**SET OF TASKS**
A. In the Panasonic article below, rewrite the paragraph beginning "Panasonic phones disappeared from the U.S." more briefly, keeping its main facts.
B. According to the Panasonic article below, what share of its wireless phone revenues does the company want to come from outside Japan in fiscal 2000?

Panasonic will re-enter the U.S. wireless phone market later this year after a two-year absence.

Panasonic phones disappeared from the U.S. when it discontinued analog phone manufacturing and encountered delays in designing digital phones for the U.S. market. The company, however, continued to market pagers.

The company’s first U.S. digital phones — two TDMA trimodes — will be displayed at Wireless 2000 in New Orleans and will ship in mid to late summer.

Takashi Kawada, president of Matsushita Communication Industrial, said his company is a major player in European and Asian wireless markets and is targeting the U.S. to further expand its global market share.

The Yokohama-based company generates about 40% of its wireless phone revenues from outside Japan and wants to boost that to 50% in fiscal 2000.

Matsushita will use its car audio factory in Atlanta and other U.S. facilities to make the phones, Kawada said. Matsushita Communications is majority-owned by consumer electronics manufacturer Matsushita Electric Industrial.

**MATERIAL SUPPLIED**
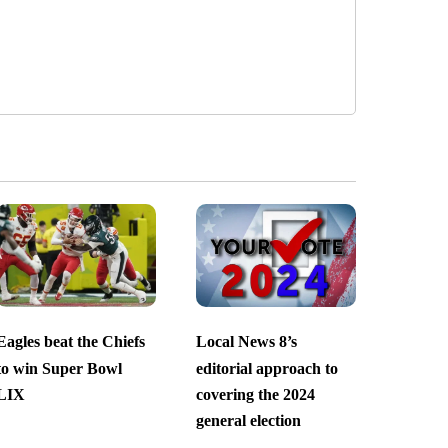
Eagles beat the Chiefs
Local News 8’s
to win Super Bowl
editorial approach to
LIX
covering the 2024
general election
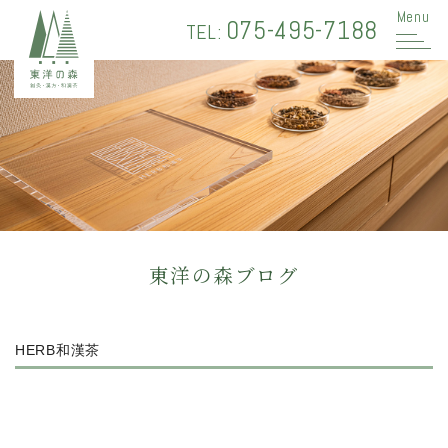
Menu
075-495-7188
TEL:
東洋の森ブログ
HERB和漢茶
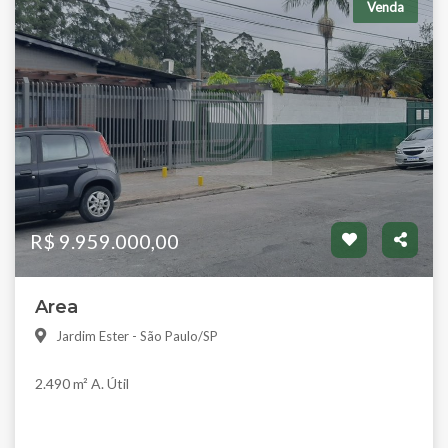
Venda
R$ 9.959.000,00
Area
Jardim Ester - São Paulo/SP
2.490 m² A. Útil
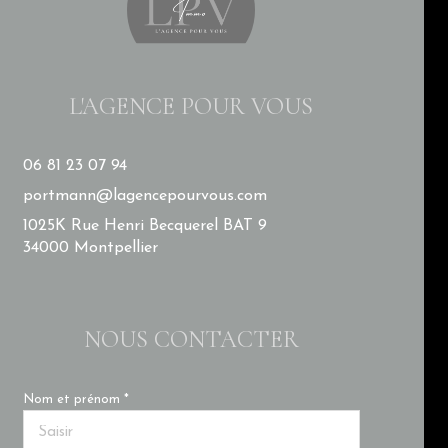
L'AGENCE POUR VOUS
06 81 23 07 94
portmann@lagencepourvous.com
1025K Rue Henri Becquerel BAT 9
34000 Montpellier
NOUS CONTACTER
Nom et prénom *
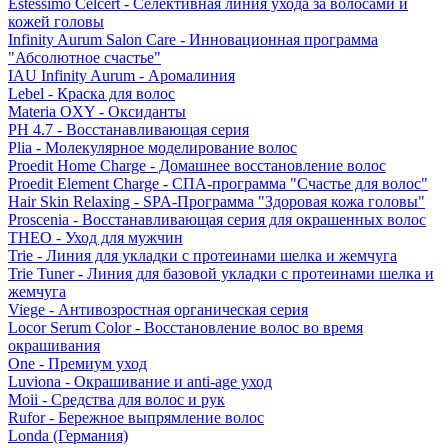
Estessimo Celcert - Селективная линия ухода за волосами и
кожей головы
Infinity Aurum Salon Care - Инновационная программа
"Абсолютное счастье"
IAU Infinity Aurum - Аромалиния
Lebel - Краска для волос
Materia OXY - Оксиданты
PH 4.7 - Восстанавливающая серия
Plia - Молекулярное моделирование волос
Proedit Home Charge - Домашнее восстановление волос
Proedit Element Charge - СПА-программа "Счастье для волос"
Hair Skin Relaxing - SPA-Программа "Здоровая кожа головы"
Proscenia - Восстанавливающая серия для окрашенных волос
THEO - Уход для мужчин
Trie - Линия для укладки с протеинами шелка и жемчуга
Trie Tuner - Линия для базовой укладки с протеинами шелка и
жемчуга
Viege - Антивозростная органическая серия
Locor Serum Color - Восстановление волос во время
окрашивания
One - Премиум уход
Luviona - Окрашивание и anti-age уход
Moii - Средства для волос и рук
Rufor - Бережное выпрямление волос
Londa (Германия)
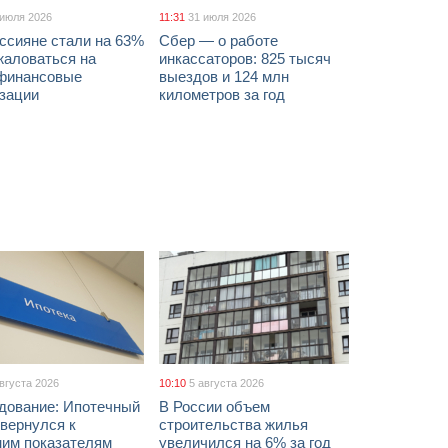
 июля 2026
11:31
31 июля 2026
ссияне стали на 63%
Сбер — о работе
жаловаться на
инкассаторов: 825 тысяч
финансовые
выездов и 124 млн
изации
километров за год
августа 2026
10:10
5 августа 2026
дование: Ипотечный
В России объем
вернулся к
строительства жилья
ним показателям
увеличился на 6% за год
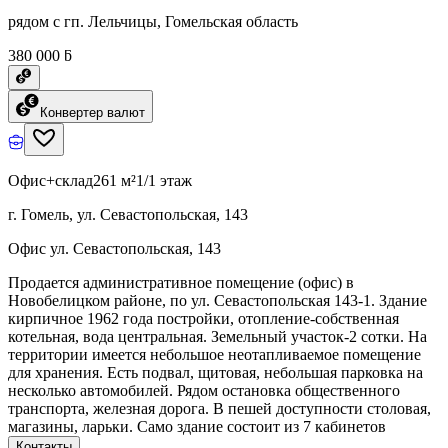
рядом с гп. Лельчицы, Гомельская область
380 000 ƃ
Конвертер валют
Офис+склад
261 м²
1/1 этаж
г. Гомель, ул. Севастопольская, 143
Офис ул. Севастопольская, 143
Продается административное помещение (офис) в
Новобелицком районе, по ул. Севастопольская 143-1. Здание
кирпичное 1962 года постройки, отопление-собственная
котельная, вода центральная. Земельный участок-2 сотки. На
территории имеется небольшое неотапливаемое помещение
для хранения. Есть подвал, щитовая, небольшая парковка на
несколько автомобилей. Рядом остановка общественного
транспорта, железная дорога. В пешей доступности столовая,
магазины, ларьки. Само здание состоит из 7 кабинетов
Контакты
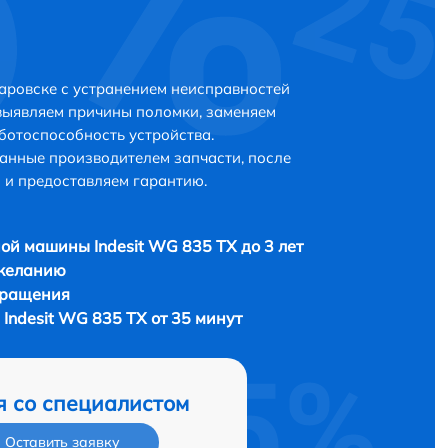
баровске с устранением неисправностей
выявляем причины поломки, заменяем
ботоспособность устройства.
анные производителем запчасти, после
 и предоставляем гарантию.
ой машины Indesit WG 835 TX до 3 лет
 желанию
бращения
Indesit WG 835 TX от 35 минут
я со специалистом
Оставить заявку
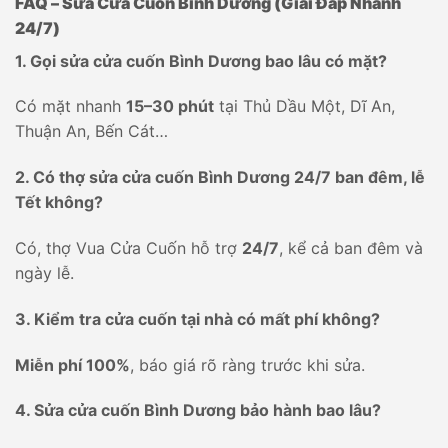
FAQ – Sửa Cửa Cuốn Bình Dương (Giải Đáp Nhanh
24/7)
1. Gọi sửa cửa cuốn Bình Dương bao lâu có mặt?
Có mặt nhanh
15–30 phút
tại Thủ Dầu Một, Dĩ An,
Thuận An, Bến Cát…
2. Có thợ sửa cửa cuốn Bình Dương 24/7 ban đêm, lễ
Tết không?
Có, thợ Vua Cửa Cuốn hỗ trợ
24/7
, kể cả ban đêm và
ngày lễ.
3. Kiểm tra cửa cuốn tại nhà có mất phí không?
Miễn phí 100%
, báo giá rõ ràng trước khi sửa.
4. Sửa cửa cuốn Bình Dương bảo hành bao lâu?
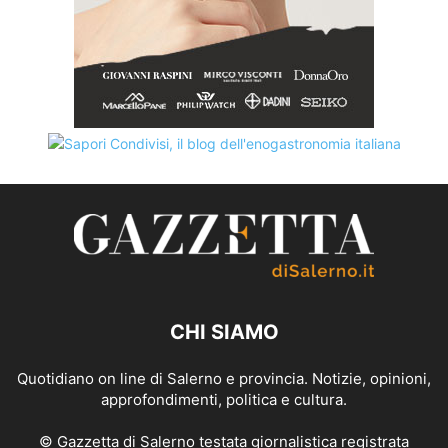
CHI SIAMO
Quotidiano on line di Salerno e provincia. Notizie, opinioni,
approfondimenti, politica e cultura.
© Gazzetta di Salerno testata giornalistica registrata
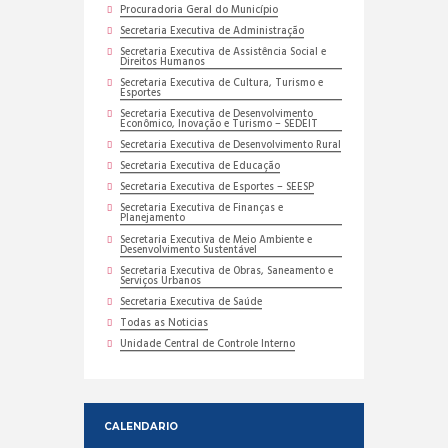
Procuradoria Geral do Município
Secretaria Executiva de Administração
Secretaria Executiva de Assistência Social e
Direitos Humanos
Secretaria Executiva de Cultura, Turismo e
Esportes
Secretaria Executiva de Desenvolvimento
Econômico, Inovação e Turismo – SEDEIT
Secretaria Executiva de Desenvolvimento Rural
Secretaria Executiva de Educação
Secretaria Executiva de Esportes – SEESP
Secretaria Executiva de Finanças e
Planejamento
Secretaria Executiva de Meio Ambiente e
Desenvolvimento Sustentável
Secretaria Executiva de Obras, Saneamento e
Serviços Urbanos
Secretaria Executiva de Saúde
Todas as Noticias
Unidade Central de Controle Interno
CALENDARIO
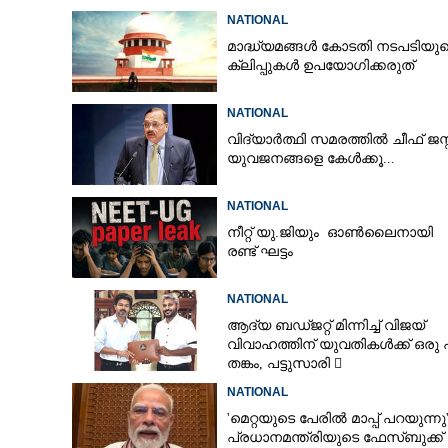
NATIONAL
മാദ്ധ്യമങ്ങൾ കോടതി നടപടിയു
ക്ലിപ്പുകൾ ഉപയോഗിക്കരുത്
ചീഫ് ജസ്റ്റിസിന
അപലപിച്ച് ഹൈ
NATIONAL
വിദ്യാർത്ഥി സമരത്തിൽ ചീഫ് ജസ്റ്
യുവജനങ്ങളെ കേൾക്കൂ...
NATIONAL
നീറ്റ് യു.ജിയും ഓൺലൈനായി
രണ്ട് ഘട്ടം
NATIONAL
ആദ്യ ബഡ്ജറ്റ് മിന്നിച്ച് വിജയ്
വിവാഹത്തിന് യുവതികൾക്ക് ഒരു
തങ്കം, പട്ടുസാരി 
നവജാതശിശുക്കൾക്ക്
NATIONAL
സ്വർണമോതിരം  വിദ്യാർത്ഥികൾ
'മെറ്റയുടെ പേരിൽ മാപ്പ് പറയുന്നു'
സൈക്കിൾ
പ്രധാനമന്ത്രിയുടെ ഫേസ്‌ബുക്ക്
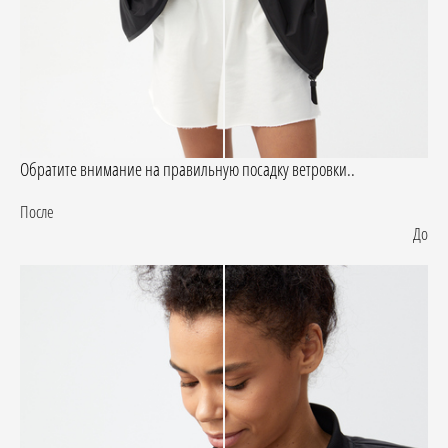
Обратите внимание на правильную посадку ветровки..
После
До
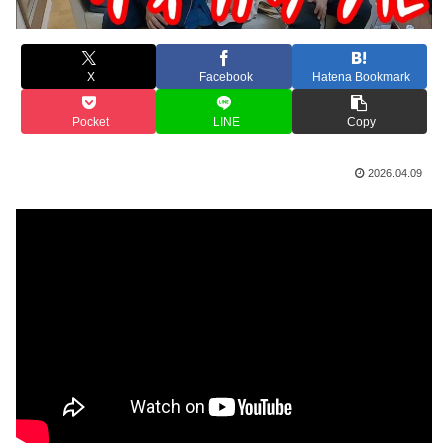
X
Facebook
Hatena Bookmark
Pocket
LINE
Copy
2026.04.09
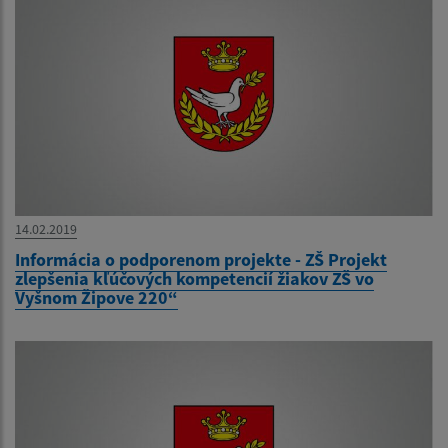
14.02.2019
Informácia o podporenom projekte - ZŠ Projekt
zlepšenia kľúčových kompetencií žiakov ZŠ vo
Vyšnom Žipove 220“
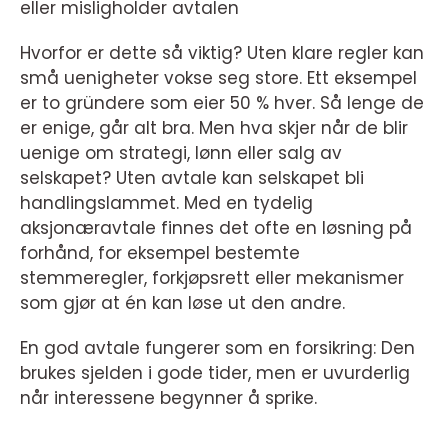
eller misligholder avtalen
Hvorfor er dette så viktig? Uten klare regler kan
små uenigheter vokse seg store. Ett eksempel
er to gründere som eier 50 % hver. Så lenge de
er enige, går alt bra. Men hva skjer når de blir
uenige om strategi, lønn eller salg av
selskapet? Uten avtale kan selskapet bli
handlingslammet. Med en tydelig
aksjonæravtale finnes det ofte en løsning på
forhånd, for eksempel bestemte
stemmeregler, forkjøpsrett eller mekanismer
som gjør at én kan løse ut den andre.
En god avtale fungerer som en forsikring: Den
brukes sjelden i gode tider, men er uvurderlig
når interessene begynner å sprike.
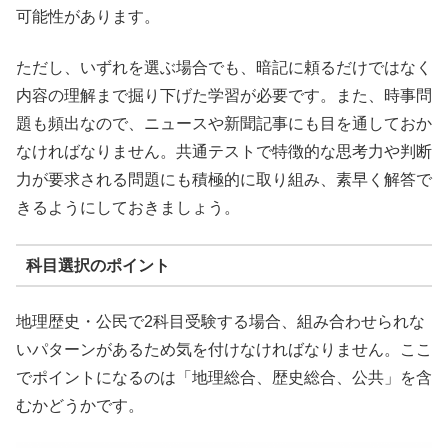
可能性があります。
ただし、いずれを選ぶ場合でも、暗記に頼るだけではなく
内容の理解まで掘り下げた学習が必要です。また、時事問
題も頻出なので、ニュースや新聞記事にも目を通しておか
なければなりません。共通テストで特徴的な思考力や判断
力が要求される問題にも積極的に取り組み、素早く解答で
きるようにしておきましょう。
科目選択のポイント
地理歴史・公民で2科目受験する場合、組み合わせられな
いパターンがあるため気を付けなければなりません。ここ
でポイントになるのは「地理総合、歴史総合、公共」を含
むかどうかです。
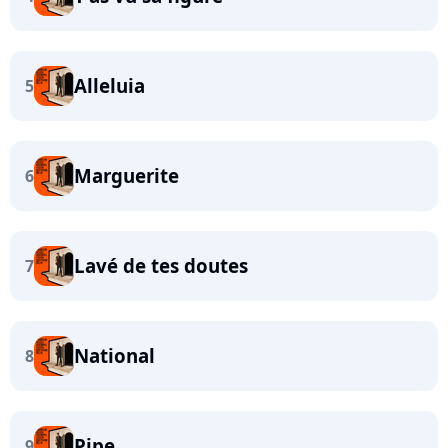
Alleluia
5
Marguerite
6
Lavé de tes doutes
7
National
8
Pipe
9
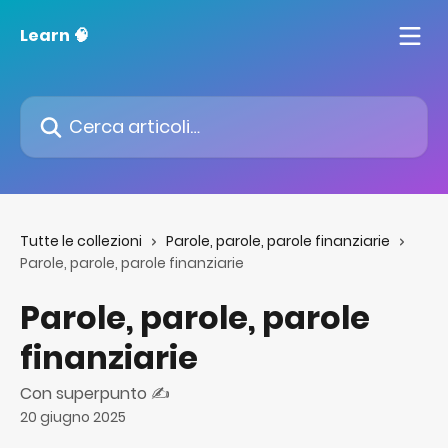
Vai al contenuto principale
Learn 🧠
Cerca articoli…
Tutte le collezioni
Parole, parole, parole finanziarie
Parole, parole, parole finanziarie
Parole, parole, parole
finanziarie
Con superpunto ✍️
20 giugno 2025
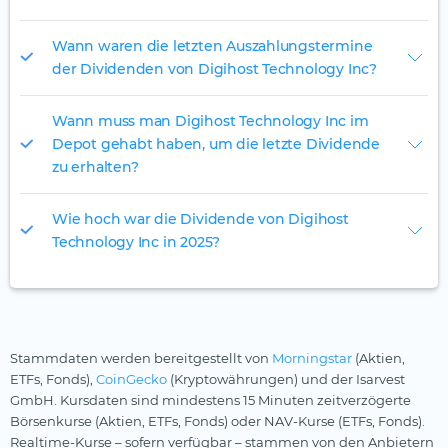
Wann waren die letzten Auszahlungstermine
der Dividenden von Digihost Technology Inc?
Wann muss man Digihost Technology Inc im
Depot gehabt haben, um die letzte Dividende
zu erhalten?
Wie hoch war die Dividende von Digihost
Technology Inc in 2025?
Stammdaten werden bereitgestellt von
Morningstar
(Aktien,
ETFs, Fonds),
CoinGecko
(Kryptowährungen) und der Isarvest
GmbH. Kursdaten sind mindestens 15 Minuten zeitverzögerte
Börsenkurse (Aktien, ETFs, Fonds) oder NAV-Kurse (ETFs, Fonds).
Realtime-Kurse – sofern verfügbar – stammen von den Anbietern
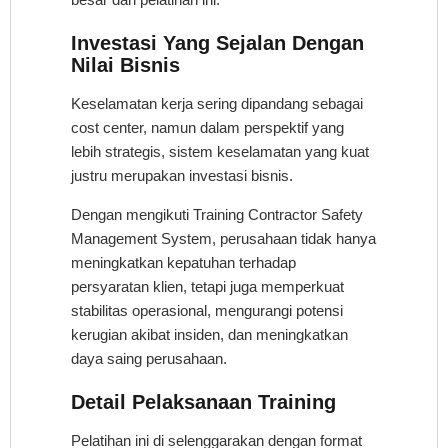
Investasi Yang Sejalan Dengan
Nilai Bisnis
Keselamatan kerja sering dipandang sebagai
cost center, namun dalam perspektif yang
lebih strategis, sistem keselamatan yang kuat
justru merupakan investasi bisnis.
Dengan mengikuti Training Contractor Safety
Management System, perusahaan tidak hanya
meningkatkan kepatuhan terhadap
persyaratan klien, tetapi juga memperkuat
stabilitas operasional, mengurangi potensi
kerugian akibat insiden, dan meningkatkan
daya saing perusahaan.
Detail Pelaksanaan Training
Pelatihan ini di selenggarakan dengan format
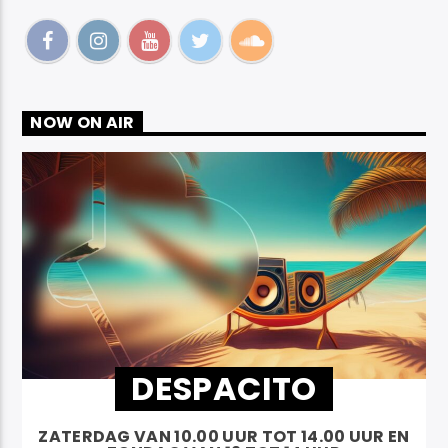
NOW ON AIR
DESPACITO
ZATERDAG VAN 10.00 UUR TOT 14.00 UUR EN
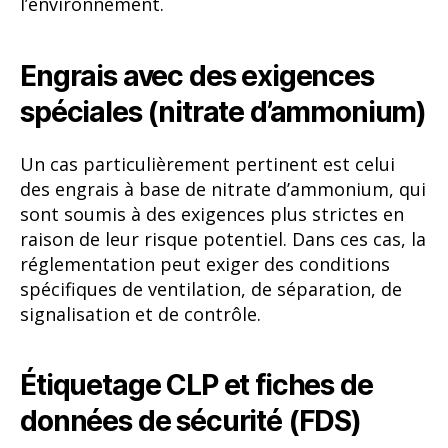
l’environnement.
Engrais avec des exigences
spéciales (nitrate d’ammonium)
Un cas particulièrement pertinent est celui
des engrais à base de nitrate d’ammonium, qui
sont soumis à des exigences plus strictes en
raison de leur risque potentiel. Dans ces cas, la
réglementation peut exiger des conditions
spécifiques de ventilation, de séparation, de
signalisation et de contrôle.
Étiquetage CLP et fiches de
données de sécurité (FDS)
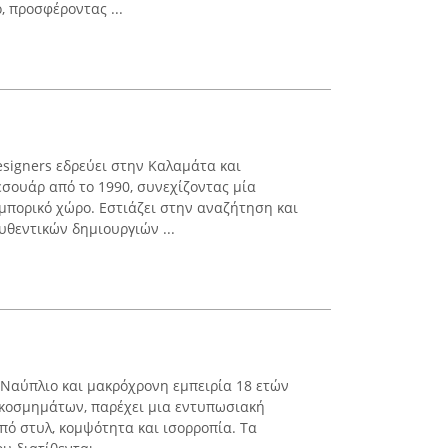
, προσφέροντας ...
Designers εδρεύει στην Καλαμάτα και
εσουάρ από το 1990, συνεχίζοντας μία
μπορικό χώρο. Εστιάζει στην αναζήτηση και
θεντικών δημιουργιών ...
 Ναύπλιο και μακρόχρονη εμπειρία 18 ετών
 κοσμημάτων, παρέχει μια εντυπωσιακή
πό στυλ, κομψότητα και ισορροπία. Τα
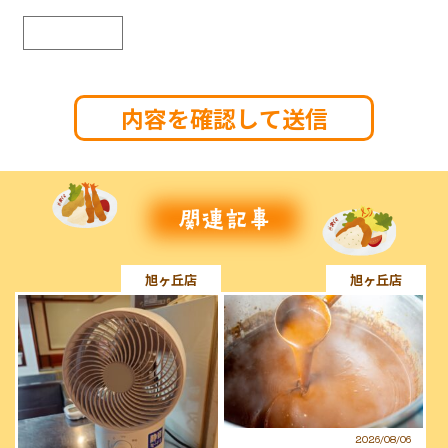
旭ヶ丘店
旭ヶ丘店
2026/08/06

**ANSWERS FOR THE TASKS**
A. Panasonic phones left the U.S. after the company stopped making analog phones and ran into delays designing digital ones for that market, though it kept selling pagers.

B. 50%.